Stored items from a collection
◆ ◆ ◆ ◆ ◆ ◆ ◆
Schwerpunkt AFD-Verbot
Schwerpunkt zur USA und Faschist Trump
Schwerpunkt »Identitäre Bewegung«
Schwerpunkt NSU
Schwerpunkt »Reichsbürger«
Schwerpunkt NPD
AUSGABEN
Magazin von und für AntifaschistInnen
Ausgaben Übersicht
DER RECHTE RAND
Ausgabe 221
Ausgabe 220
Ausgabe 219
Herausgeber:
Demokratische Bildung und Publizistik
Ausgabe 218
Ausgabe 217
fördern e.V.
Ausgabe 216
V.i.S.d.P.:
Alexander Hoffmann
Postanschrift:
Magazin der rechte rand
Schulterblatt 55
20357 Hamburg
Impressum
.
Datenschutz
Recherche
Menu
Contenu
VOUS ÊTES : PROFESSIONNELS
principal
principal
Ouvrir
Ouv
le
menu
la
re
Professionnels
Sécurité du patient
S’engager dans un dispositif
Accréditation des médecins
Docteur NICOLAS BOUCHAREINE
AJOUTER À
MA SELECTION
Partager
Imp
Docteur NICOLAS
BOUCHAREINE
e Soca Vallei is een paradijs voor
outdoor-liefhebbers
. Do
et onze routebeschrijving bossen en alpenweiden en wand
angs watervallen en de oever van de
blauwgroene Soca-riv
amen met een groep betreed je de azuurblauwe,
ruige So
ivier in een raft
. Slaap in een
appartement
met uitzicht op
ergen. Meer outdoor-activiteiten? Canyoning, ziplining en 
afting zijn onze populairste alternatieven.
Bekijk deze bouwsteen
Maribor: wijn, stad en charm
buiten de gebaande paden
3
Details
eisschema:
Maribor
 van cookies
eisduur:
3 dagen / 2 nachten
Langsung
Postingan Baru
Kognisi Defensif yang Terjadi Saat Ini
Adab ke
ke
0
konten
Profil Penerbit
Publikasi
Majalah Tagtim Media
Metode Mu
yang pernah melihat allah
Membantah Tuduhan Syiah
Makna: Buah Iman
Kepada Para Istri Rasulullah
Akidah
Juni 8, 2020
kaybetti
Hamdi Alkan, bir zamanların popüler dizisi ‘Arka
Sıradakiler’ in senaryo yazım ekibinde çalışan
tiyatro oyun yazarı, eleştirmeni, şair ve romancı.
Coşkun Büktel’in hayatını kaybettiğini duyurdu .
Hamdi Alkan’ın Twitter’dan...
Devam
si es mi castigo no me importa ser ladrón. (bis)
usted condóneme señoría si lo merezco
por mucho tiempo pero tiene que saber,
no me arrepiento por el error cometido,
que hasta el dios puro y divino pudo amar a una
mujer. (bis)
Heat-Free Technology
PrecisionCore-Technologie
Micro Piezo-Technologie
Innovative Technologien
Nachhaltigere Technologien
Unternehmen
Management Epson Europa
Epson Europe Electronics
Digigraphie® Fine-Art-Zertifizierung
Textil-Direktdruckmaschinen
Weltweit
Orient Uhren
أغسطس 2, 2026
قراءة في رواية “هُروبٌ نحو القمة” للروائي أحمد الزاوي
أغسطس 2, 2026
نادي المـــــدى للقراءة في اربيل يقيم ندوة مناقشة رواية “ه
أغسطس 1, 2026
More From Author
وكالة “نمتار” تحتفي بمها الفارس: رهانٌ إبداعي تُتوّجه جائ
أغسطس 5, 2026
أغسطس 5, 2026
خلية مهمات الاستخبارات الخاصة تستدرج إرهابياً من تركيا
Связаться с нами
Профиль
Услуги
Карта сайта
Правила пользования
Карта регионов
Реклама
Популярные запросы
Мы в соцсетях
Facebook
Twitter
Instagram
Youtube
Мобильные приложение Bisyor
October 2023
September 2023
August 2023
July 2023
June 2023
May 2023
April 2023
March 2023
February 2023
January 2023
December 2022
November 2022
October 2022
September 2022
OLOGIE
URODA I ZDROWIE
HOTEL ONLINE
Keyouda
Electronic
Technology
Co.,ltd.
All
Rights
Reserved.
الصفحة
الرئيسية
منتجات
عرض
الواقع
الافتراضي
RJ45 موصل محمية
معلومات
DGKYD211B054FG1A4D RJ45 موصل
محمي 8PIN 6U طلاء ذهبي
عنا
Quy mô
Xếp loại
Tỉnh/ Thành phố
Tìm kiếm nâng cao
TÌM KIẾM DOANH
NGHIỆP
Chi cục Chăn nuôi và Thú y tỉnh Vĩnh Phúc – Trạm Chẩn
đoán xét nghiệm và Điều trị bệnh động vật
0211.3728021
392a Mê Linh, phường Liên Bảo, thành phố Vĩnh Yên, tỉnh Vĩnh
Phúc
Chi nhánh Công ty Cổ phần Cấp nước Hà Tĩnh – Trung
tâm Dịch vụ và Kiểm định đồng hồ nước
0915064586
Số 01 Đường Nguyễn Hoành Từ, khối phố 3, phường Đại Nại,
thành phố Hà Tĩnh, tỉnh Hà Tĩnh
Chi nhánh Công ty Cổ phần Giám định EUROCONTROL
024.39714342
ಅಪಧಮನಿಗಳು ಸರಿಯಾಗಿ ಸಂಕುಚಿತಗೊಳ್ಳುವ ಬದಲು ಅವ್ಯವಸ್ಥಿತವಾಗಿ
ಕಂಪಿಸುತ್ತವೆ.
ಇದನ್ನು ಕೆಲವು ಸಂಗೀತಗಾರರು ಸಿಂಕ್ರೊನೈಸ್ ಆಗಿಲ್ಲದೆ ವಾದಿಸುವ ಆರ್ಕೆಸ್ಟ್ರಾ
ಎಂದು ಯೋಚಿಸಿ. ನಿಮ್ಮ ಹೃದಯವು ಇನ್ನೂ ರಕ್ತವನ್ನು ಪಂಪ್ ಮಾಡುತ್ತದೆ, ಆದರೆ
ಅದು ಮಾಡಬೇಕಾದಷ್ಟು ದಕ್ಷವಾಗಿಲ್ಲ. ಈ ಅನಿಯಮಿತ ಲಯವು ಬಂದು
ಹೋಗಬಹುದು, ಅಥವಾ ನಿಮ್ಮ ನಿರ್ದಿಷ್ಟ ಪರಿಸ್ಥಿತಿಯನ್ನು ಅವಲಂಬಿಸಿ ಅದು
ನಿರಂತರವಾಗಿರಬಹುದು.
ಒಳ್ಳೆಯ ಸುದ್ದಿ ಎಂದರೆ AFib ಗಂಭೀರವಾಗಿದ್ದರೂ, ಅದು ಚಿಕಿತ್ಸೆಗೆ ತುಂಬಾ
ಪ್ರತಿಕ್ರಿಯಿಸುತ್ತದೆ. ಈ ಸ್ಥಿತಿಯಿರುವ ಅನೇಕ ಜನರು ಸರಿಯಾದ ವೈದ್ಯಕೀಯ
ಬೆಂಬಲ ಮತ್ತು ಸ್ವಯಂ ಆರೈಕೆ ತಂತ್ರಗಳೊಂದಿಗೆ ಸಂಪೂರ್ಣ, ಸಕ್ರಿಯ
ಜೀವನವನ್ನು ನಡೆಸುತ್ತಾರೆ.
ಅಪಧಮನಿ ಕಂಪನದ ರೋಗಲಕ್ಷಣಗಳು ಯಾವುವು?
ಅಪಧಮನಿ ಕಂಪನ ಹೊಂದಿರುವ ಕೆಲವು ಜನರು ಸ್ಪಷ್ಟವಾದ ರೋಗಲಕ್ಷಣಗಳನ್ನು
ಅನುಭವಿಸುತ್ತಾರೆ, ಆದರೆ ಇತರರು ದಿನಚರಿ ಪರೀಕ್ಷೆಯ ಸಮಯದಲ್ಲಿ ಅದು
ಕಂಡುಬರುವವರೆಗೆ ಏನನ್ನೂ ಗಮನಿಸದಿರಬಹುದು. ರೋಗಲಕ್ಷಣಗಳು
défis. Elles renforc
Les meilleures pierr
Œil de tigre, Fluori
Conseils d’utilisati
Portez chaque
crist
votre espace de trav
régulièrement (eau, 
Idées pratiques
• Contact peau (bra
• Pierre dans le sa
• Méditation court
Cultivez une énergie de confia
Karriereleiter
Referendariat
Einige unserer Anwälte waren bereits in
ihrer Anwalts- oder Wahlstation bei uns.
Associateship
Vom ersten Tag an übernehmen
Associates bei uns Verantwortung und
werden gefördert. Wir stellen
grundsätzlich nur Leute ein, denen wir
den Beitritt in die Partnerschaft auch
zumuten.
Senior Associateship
◆ ◆ ◆ ◆ ◆ ◆ ◆
**The task:**
The required answer is each line of the entries containing the string "NICOLAS".

**Output:**
Docteur NICOLAS BOUCHAREINE
Docteur NICOLAS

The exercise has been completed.